OSD600 Lab 4

In this week's lab, we learned how to work with remotes in git. I am really happy we did this lab because before we learned this I was wondering how do you test someone's work before accepting their PR? First, we had to add a --ignore feature to each other's programs. This was the hardest part of the lab. I was able to add the feature to my partners and she was able to do the same to mine, but we both ran into some issues. So we collaborated with each other via ms teams and Github to fix our code. We were having a really hard time fixing mine so we had to ask out professor David. David was able to fix this but instead of giving me the solution he gave me a diff file and made me figure it out myself. I know this may not seem like a big deal but before this, I weren't so good at reading diffs so I am happy he did this as it forced me to learn. Reading and modifying the diff was harder than I expected, but after reading some articles David sent me and keep trying I eventually figured it out, along with some tips I realized while reading it.

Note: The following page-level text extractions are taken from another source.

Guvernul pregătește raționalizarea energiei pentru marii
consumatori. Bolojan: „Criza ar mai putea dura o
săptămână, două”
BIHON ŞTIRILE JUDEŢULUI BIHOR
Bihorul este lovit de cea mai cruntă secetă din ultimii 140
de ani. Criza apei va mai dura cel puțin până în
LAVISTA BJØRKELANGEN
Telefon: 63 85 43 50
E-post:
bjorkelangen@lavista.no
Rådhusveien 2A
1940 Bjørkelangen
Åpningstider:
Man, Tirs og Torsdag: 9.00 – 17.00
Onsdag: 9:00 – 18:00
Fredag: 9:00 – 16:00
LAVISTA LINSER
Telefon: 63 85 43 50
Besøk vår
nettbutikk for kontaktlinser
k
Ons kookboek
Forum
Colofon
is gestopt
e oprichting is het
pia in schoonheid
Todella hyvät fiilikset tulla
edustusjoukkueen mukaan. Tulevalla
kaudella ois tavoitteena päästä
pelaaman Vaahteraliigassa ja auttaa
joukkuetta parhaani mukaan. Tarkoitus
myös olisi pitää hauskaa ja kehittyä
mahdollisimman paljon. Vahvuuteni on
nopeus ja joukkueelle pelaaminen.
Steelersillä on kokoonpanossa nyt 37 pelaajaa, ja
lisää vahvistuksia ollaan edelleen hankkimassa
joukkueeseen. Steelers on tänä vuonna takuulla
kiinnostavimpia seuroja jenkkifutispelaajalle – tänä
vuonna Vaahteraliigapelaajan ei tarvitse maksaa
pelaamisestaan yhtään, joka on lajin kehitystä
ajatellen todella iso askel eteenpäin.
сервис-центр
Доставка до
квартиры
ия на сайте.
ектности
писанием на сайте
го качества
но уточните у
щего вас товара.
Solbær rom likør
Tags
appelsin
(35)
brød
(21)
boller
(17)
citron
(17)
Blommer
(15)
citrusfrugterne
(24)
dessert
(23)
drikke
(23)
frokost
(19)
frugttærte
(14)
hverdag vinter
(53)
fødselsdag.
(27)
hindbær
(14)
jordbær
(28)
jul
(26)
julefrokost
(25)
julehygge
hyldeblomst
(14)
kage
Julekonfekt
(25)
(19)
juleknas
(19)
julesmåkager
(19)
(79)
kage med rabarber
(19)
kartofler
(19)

After that, my partner and I made a new branch on her fork, I then made the remote, tested, and merged. This part was pretty straight forward and did not run into many problems.  One issue I did have was I updated the readme on GitHub. After that, I wanted the updated one in my local repository. I keep running git fetch and nothing got updated. Then I tried git fetch origin master, and I still didn't get the desired result. So I did some research and realized. git fetch tells your local git to retrieve the latest meta-data info from the original git pull does what git fetch does AND brings (copy) those changes from the remote repository. After that, I ran git pull and was able to successfully update everything and added that note to my OSD600 notes for future reference. I did struggle quite a bit during this lab but (more importantly) learned a lot!